== TASK PROMPT ==
Identify every line in the entries below that contains the string "radius", treating uppercase and lowercase as different, and copy each of those lines in full.

-- START OF STORED DATA --

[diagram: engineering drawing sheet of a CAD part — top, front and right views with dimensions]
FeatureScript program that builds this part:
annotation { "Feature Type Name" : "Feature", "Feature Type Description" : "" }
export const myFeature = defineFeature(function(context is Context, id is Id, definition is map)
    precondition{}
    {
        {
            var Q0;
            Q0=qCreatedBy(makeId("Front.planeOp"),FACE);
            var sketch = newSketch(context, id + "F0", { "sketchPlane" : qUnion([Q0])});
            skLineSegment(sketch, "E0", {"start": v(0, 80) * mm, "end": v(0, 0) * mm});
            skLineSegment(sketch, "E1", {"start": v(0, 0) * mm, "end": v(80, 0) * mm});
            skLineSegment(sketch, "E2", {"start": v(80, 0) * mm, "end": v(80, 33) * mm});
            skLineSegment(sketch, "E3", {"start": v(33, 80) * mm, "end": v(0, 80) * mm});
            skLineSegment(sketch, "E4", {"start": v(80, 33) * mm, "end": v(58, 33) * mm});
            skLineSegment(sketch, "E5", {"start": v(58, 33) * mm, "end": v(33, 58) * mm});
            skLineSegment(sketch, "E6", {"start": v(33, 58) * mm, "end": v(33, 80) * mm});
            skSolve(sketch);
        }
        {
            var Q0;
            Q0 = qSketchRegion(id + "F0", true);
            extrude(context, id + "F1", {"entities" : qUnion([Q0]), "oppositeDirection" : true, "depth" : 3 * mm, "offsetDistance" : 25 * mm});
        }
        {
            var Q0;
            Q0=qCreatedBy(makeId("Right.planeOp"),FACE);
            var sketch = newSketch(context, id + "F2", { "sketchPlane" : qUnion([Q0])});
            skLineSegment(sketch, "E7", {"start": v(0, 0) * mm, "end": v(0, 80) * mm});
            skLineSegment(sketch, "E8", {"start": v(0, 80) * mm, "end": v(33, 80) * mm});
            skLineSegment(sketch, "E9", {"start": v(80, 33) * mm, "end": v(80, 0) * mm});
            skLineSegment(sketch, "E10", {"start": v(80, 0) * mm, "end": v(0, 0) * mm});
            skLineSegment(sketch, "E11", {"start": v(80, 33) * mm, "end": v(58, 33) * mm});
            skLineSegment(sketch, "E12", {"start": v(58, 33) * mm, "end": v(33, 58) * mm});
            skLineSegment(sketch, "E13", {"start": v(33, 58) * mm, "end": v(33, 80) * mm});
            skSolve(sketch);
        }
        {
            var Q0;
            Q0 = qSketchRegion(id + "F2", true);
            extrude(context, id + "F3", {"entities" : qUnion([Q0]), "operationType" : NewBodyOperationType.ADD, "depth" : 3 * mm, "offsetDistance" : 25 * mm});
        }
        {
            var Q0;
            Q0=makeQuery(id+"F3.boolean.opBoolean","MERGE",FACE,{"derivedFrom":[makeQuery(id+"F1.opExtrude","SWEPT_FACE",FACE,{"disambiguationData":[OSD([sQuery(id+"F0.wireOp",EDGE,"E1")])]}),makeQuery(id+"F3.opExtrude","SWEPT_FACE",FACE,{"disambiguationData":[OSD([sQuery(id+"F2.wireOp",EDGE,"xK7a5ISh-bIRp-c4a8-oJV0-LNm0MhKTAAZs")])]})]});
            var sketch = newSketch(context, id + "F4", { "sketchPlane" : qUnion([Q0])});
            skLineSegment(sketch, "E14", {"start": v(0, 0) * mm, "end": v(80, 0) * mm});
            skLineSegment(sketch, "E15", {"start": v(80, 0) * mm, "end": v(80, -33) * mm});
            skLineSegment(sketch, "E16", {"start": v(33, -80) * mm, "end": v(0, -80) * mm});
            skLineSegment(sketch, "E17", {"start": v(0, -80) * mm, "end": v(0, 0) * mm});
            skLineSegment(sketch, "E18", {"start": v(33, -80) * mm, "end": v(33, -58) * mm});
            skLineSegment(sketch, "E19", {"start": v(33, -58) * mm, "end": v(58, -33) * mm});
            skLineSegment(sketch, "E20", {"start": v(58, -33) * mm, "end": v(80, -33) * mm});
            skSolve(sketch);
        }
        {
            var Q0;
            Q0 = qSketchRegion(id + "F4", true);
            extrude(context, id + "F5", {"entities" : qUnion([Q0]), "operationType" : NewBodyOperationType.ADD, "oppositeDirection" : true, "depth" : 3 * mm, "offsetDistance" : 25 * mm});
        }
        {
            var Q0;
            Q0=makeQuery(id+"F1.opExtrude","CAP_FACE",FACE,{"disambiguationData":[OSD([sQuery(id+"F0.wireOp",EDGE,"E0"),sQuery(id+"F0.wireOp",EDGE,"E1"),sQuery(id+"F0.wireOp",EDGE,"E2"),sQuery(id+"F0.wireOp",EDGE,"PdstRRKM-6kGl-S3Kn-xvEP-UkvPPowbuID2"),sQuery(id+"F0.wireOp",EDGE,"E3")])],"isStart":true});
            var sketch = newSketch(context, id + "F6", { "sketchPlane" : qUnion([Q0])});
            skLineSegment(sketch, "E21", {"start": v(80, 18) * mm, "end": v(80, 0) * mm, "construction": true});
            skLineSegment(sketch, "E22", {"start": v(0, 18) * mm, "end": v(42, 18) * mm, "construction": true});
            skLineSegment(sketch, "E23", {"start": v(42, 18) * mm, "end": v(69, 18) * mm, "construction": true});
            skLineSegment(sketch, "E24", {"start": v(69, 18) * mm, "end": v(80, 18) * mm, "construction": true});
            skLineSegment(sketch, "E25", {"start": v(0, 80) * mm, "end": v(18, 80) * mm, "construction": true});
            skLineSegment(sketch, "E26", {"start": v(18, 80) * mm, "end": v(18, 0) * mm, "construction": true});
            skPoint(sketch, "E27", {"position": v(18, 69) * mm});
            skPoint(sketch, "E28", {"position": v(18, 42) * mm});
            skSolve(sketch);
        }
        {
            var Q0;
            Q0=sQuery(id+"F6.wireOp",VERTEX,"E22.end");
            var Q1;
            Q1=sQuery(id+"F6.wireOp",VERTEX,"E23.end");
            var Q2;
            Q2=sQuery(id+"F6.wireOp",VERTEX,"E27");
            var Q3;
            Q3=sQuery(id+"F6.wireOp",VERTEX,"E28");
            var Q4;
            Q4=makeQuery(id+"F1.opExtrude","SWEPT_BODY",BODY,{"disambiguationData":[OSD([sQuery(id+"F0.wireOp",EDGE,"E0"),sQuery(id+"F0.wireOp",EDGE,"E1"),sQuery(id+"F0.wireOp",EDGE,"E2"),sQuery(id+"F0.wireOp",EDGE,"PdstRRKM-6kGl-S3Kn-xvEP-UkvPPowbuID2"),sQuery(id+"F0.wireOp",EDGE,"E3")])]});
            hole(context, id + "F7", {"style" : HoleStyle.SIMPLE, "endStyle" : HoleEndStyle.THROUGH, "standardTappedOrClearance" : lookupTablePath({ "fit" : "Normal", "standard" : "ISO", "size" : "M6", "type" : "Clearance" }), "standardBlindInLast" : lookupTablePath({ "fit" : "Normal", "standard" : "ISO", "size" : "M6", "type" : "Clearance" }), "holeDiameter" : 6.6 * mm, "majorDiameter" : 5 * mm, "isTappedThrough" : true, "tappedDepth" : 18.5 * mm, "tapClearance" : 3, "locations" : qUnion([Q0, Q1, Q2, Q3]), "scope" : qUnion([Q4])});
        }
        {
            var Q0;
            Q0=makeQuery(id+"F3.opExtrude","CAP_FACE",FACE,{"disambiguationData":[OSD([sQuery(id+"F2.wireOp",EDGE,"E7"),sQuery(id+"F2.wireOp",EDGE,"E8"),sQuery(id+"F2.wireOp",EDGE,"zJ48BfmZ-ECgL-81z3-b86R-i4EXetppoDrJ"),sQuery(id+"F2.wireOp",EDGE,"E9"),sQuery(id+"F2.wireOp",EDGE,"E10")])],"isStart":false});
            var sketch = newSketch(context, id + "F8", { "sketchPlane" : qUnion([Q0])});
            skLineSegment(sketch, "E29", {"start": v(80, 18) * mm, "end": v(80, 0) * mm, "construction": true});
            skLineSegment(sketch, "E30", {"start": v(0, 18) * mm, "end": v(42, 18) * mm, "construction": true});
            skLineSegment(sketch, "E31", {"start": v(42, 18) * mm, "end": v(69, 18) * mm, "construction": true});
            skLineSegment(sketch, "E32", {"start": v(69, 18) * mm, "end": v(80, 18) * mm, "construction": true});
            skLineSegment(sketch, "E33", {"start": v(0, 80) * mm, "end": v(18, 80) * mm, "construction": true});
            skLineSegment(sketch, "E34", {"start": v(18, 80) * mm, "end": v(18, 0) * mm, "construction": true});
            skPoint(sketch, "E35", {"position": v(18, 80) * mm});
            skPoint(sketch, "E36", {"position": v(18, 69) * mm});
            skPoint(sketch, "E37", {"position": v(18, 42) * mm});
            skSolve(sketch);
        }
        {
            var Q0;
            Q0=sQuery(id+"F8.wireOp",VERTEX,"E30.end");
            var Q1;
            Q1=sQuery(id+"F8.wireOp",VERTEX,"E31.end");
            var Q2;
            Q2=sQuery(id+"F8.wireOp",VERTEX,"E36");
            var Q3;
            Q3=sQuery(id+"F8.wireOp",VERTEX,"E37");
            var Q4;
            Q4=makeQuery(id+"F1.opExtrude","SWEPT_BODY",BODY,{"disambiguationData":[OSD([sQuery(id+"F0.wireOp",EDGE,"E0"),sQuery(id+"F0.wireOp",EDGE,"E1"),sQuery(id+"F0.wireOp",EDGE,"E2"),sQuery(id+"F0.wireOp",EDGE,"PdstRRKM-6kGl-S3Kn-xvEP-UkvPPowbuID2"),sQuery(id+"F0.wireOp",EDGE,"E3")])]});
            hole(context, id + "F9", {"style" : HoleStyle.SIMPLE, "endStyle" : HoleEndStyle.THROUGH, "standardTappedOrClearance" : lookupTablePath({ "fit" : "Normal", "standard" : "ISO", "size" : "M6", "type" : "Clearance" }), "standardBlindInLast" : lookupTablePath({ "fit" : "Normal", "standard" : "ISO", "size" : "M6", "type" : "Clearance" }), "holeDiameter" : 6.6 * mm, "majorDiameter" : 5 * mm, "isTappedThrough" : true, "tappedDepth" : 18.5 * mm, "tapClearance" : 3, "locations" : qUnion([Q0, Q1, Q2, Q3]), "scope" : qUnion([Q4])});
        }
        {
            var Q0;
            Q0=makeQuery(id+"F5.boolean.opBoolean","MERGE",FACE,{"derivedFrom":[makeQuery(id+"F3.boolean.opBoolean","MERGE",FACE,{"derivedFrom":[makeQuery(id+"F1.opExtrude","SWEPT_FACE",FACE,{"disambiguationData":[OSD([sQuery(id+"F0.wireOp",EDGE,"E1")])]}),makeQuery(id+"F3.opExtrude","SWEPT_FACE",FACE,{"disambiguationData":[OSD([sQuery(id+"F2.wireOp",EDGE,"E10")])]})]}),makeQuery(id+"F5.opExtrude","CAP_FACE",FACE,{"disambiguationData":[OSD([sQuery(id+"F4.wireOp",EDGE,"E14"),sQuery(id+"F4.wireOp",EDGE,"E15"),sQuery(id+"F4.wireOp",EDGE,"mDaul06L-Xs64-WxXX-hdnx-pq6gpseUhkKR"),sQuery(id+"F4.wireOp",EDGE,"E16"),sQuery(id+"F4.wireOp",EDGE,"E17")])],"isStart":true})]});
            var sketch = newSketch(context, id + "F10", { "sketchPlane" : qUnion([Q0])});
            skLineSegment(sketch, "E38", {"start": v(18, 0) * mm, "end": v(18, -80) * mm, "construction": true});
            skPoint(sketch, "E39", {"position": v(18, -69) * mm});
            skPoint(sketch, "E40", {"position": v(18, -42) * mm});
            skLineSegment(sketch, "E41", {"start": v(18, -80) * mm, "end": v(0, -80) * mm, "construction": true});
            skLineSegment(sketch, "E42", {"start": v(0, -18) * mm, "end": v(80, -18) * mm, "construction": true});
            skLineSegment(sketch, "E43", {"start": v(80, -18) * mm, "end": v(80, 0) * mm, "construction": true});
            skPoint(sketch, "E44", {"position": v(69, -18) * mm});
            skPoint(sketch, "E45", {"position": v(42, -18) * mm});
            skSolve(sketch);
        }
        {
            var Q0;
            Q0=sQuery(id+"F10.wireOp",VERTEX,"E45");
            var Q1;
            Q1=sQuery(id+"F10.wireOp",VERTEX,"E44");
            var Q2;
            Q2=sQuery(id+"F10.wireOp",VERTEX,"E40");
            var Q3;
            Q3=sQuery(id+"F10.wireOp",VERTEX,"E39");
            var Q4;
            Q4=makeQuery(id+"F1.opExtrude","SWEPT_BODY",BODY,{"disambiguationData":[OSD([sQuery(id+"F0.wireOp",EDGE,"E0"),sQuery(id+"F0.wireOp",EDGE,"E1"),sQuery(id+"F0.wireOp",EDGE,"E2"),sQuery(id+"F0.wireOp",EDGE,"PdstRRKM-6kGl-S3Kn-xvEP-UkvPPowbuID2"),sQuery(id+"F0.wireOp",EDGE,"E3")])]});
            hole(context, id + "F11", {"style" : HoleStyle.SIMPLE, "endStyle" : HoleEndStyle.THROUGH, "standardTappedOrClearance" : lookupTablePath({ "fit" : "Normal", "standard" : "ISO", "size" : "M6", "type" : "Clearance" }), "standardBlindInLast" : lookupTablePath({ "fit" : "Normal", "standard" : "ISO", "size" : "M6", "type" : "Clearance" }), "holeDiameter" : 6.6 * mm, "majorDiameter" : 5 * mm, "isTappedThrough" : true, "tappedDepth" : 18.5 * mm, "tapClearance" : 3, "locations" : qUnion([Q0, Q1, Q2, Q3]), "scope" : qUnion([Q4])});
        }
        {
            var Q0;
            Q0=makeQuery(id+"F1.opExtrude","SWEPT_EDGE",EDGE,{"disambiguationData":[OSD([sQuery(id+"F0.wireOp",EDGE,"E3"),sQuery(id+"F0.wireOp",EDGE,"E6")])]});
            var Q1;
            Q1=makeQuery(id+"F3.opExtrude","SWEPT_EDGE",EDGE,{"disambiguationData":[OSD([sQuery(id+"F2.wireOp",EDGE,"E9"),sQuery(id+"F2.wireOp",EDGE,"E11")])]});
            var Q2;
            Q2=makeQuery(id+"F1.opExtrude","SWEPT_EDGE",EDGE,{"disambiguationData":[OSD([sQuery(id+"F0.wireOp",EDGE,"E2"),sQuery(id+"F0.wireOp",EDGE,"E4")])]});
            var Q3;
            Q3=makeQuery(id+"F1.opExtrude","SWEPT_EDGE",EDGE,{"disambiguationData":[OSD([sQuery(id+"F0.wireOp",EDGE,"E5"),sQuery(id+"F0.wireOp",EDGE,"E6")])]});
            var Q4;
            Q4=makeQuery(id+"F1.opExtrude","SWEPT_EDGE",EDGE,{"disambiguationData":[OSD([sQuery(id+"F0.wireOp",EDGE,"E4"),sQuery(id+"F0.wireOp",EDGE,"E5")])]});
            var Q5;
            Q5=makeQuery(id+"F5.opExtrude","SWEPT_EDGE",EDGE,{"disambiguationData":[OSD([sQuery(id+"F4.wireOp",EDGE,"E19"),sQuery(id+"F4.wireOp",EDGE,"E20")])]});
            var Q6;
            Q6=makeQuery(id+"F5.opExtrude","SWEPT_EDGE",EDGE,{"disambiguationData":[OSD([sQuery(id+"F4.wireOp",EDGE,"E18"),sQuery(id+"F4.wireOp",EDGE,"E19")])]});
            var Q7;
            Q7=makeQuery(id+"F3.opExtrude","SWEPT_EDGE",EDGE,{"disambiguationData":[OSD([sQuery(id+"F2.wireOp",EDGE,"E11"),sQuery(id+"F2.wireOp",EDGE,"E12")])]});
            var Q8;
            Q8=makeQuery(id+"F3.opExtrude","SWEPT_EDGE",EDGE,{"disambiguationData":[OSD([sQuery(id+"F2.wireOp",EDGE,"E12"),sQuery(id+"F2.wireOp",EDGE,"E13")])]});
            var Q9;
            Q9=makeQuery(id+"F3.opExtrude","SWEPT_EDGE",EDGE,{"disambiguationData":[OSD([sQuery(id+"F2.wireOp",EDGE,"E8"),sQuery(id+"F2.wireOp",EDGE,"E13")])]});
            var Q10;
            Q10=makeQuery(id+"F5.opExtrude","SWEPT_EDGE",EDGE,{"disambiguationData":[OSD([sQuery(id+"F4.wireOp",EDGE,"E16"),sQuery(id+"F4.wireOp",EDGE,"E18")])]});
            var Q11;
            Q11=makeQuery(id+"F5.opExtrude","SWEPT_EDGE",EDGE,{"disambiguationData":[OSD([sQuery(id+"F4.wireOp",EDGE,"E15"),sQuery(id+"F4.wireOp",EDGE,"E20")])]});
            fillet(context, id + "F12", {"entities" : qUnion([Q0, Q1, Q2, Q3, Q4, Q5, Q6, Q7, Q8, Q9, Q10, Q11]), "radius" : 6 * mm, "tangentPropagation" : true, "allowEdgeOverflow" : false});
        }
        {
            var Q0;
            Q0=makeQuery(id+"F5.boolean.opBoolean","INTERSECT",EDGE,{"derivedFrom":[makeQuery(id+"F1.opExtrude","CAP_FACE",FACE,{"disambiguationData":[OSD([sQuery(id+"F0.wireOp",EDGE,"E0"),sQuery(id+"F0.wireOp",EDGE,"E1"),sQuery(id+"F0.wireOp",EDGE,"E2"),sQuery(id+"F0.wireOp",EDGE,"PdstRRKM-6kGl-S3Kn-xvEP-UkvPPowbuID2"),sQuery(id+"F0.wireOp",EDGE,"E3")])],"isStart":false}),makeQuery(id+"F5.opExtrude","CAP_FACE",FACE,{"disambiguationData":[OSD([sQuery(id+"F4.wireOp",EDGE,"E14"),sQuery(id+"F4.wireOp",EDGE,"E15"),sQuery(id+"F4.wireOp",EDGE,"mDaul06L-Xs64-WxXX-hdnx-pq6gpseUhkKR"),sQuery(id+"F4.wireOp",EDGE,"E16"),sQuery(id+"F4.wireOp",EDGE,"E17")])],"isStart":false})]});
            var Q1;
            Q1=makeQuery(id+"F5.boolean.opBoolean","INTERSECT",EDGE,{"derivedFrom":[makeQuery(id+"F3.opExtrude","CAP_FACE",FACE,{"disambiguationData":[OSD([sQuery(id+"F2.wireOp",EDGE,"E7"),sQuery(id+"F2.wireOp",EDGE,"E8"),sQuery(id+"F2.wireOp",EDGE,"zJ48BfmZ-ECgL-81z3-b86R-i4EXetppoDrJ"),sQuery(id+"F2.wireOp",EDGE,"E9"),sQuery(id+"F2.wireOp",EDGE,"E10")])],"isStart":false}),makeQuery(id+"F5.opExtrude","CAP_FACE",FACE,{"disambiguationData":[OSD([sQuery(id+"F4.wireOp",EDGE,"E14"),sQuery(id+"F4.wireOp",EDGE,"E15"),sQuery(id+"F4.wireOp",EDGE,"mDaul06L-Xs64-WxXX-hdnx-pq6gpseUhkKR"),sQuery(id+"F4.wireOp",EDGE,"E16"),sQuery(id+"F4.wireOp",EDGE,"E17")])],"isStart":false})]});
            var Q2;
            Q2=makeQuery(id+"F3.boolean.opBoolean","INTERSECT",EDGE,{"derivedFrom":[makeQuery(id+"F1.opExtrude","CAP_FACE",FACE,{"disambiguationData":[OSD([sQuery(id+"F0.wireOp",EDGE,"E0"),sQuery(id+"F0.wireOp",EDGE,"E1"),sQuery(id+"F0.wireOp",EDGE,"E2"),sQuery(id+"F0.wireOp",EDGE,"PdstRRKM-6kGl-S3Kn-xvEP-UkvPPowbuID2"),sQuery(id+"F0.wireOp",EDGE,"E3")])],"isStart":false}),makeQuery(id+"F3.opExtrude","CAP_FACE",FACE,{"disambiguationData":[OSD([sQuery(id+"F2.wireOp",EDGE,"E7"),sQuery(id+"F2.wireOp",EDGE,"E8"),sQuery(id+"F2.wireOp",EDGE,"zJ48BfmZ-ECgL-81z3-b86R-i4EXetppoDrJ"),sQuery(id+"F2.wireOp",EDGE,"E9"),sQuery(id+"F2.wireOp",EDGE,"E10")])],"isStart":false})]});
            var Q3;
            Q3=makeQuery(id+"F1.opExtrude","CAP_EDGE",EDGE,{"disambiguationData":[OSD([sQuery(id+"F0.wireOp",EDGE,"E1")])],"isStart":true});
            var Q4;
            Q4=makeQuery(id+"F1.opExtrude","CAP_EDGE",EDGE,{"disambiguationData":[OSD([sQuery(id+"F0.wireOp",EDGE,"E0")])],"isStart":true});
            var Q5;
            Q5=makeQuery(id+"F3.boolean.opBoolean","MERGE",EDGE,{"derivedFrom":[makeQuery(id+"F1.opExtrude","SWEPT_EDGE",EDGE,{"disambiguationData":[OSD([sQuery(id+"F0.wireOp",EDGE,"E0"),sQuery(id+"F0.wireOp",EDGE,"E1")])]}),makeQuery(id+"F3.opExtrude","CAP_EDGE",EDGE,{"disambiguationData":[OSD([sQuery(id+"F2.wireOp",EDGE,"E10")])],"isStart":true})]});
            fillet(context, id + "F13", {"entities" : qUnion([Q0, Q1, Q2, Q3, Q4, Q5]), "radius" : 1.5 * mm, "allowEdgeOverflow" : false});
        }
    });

-- END OF STORED DATA --
-- START OF STORED DATA --

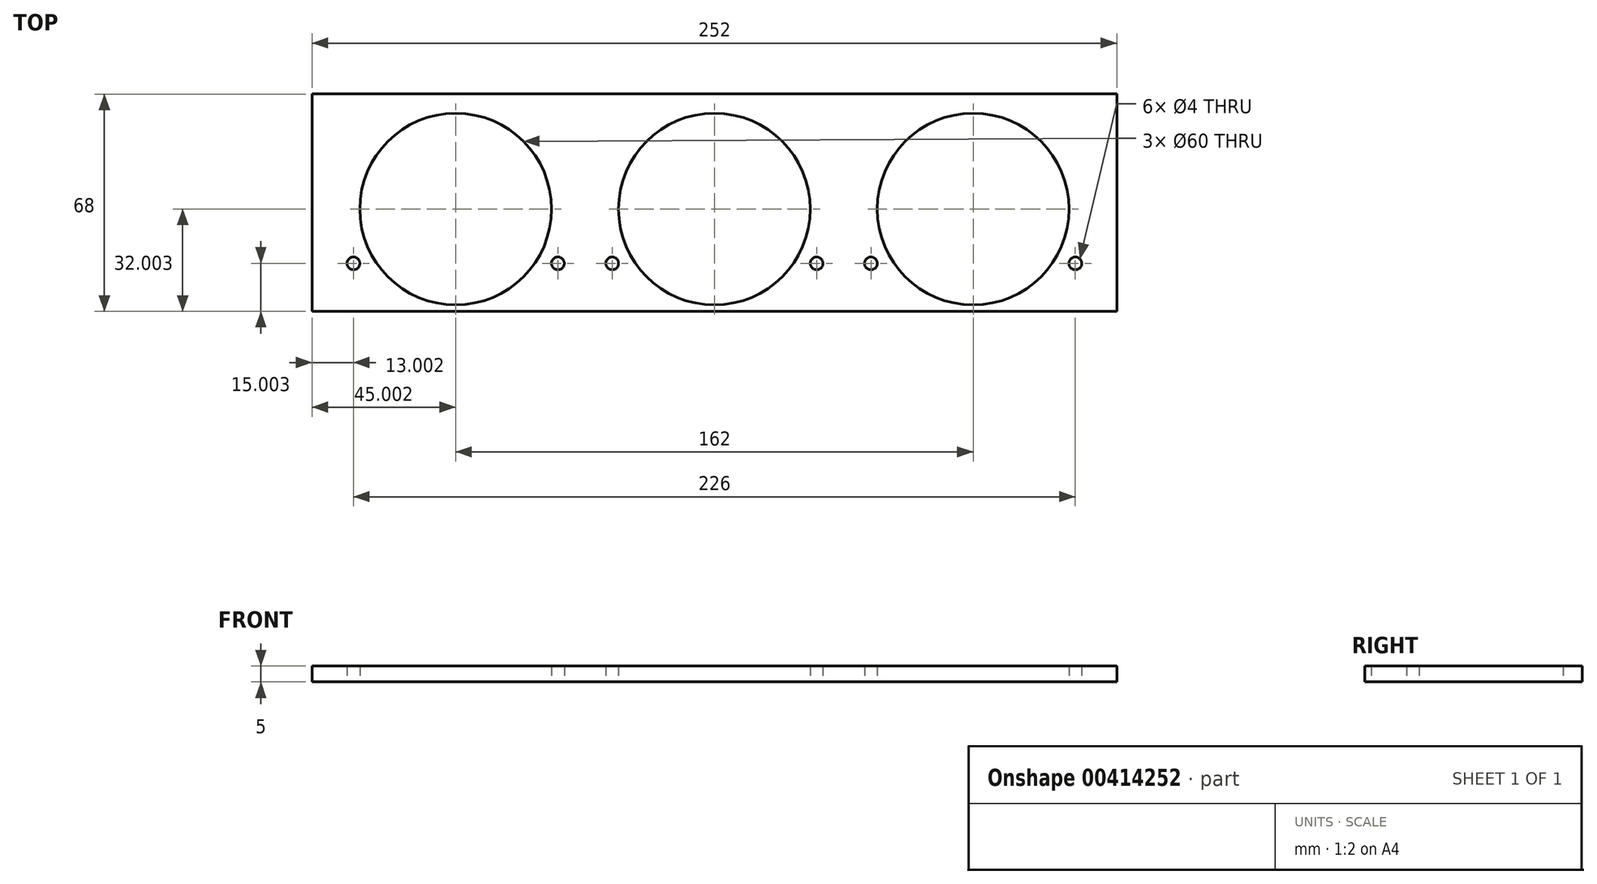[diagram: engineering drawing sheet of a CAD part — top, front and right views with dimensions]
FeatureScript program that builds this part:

-- END OF STORED DATA --

== SOLUTION TO THIS TASK ==
            fillet(context, id + "F12", {"entities" : qUnion([Q0, Q1, Q2, Q3, Q4, Q5, Q6, Q7, Q8, Q9, Q10, Q11]), "radius" : 6 * mm, "tangentPropagation" : true, "allowEdgeOverflow" : false});
            fillet(context, id + "F13", {"entities" : qUnion([Q0, Q1, Q2, Q3, Q4, Q5]), "radius" : 1.5 * mm, "allowEdgeOverflow" : false});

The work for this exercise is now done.